Initiative pédagogique : les cours de soutien en classe virtuelle

Eric Guiraut, professeur d'économie-gestion en STG, a organisé des séances de révision dans le monde virtuel Assemblive, un environnement 3D en ligne similaire à Second Life. Il revient pour Vousnousils sur cette expérimentation.

Cours de soutien en classe virtuelle

Eric Guiraut / guiraut.wordpress.com

Pouvez-vous présenter brièvement votre projet ainsi que les classes concernées par celui-ci ?

Il s’agit de la mise en œuvre de séances (individuelles ou collectives) de révision pour le baccalauréat STG au sein d’une classe virtuelle, dans la continuité de l’utilisation d’un blog pédagogique durant l’année.

Le choix de l’environnement s’est porté sur l’application Assemblive car celle-ci est simple d’utilisation pour le professeur (créateur et gestionnaire de la classe) et les élèves.

Avant d’effectuer des séances de révision, des séances de prise en main “technique” ont été organisées. Cela avait pour but d’apprendre à gérer les déplacements mais surtout la communication au sein de la classe virtuelle : communication écrite à l’aide du « tchat », et surtout orale (gestion de la prise de parole, réglage des micros et haut-parleurs…)

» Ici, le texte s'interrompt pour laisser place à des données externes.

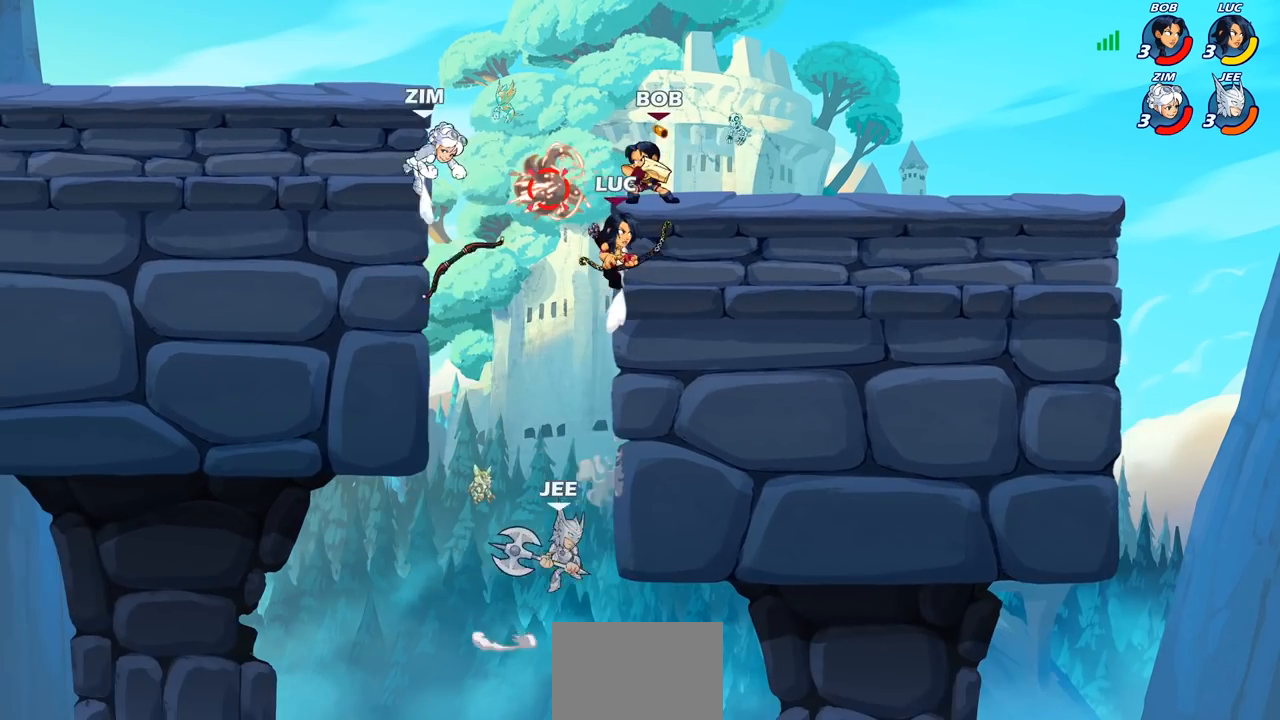
{"buttons": ["CROSS"], "left_stick": "left", "right_stick": "center", "events": [[483, "CROSS", "down"], [483, "left_stick", "left"]]}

Assemblive en quelques mots

Assemblive s’apparente à un « Second Life » simplifié. C’est une plate-forme de monde virtuel, où les utilisateurs représentés par des avatars se retrouvent dans l’un des nombreux environnements modélisés en 3D : salles de réunion, amphithéâtre, salons virtuels… Ils peuvent y communiquer via micro et webcam. Pour plus d’informations sur Assemblive, consultez la vidéo de présentation.

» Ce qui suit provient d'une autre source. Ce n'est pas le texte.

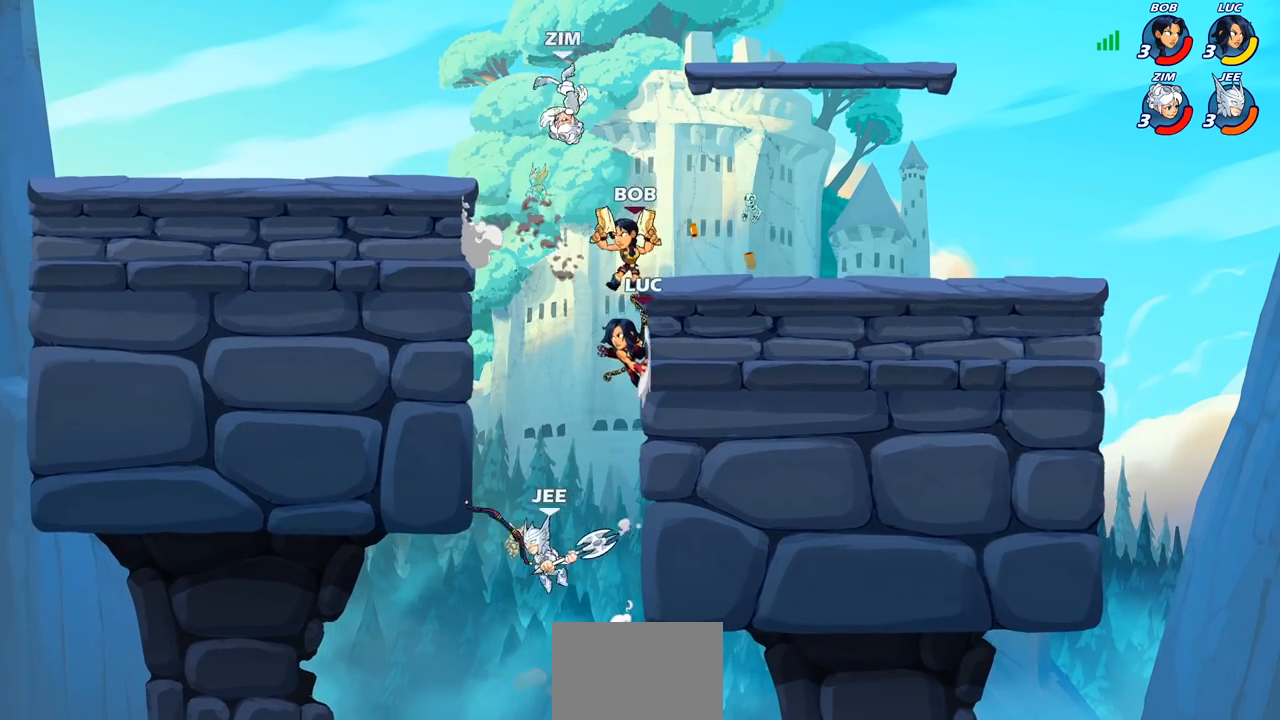
{"buttons": ["CIRCLE"], "left_stick": "down-left", "right_stick": "center", "events": [[50, "left_stick", "down-left"], [117, "CROSS", "up"], [133, "CIRCLE", "down"]]}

Comment vous est venue l’idée d’intégrer les mondes virtuels à vos pratiques pédagogiques ?

L’idée vient du fait que les élèves peuvent être assez éloignés du lycée, ce qui rend la mise en œuvre de séances de révision très difficile. Une séance de révision d’une heure peut en mener certains à utiliser une demi-journée de leur temps de révision. La mise en œuvre de plusieurs séances apparaît alors complètement impossible. Ceci est d’autant plus vrai pour les révisions au second groupe d’épreuves, qui sont très courtes (1 ou 2 jours).

De plus, une séance de révision “en classe” oblige l’élève à assister à la totalité de la séance prévue même si tous les éléments abordés ne lui semblent pas utiles.

Les élèves ont-ils adhéré au concept ? Pour quelles raisons ?

Si, à priori, un certain nombre d’élèves semblaient intéressés pour utiliser cet outil, peu voire très peu sont réellement venus participer aux séances de révision.

Les résultats peuvent donc être considérés comme décevants, les élèves n’ayant pas adhéré à ce type de travail distant.

Il est utile de chercher s’il y a eu des freins, que l’on pourrait qualifier de techniques, à l’utilisation de la classe virtuelle, puis s’interroger sur des freins pédagogiques.

Les difficultés techniques semblent assez importantes. Les élèves de STG relèvent le plus souvent de catégories sociales peu favorisées, et même s’ils disposent quasiment tous d’un ordinateur et d’une connexion wifi, ils sont peu à disposer d’un matériel et d’une connexion internet suffisants.

Deux questions d’ordre pédagogique peuvent également être posées dans le cadre de l’analyse des résultats :

Les élèves ont-ils la sensation d’être comme en cours ?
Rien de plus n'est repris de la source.